Any image in the records should be left out; output everything else exactly.

═══ Given records ═══

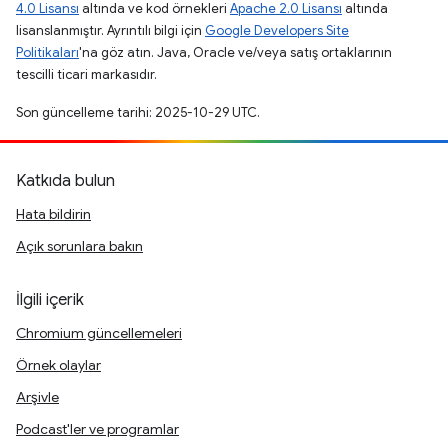
4.0 Lisansı
altında ve kod örnekleri
Apache 2.0 Lisansı
altında
lisanslanmıştır. Ayrıntılı bilgi için
Google Developers Site
Politikaları
'na göz atın. Java, Oracle ve/veya satış ortaklarının
tescilli ticari markasıdır.
Son güncelleme tarihi: 2025-10-29 UTC.
Katkıda bulun
Hata bildirin
Açık sorunlara bakın
İlgili içerik
Chromium güncellemeleri
Örnek olaylar
Arşivle
Podcast'ler ve programlar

═══

Answer box:
4.0 Lisansı
altında ve kod örnekleri
Apache 2.0 Lisansı
altında
lisanslanmıştır. Ayrıntılı bilgi için
Google Developers Site
Politikaları
'na göz atın. Java, Oracle ve/veya satış ortaklarının
tescilli ticari markasıdır.
Son güncelleme tarihi: 2025-10-29 UTC.
Katkıda bulun
Hata bildirin
Açık sorunlara bakın
İlgili içerik
Chromium güncellemeleri
Örnek olaylar
Arşivle
Podcast'ler ve programlar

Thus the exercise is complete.